What happens from these identical premises tends to vary. Sometimes I do in fact find the ramen shop and have ramen, though this is rare. More often, the dream skips ahead to the arrival at the airport and some kind of acknowledgement that I am disappointed that I missed out on authentic Japanese ramen while on my trip. Occasionally the dream makes it through security or onto the plane; there might be some other fracas.

I was in my mid-forties when I began having this, my first recurring dream. The only comparable dreamscape prior to the ramen dream was my dream-sense of the geography around my grandfather’s cottage; it was not entirely realistic to the actual landscape in Muskoka (though not terribly unrecognizable, if certain peculiarities of scale were ignored) but its inconsistencies were consistent from dream to dream, and I always knew my way around it as easily in each dream as I did the real thing in real life.

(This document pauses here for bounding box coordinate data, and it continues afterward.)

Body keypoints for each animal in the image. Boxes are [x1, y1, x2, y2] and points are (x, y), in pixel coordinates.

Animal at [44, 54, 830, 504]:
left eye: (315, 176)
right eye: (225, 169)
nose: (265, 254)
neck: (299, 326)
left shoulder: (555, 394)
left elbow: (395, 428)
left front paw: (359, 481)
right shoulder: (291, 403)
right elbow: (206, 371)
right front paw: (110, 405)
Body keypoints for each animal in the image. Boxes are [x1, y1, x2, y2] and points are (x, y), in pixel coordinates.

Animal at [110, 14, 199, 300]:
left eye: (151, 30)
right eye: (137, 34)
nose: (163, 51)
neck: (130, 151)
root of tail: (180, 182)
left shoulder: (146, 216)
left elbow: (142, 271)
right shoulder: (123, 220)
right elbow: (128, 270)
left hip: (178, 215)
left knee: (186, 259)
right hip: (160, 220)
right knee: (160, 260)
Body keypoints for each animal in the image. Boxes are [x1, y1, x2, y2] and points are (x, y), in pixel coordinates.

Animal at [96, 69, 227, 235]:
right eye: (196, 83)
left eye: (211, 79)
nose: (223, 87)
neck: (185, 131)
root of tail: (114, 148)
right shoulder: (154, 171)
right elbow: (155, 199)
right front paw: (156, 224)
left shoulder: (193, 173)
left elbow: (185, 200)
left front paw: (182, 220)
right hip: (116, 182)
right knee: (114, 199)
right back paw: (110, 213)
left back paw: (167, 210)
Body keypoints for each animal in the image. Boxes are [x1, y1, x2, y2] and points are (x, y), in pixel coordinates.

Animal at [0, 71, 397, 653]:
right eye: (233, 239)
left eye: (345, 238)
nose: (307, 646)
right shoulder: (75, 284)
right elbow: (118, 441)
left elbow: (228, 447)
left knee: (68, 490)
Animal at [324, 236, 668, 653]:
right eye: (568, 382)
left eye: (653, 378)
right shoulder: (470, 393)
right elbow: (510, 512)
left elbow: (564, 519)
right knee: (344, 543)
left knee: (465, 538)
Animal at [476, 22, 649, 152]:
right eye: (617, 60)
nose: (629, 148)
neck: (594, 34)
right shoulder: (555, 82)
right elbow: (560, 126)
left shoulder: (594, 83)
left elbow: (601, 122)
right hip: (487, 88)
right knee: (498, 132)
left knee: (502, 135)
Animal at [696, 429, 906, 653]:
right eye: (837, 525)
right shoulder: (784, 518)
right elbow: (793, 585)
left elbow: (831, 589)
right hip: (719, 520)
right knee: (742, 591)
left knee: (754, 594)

Every other dream I’ve ever had, that I can recall, was unique in every aspect, and (in my opinion, anyway) not terribly interesting. I never really had spectacular dreams, the kinds run through with the vivid imagination that might have spurred me to write a fantasy novel or build a time machine. But I love the ramen dream: absolutely love it. If it is an anxiety dream, it’s the best possible one. Even the premise of anxiety within it — that there’s something I want to do and I’ve run out of time to do it — is somehow never presented with any actual felt anxiety. It’s a data point, only; an issue to be observed, understood, and rectified. I smile in the morning when I wake up from the ramen dream, because it’s so silly, and so weird, and so welcome.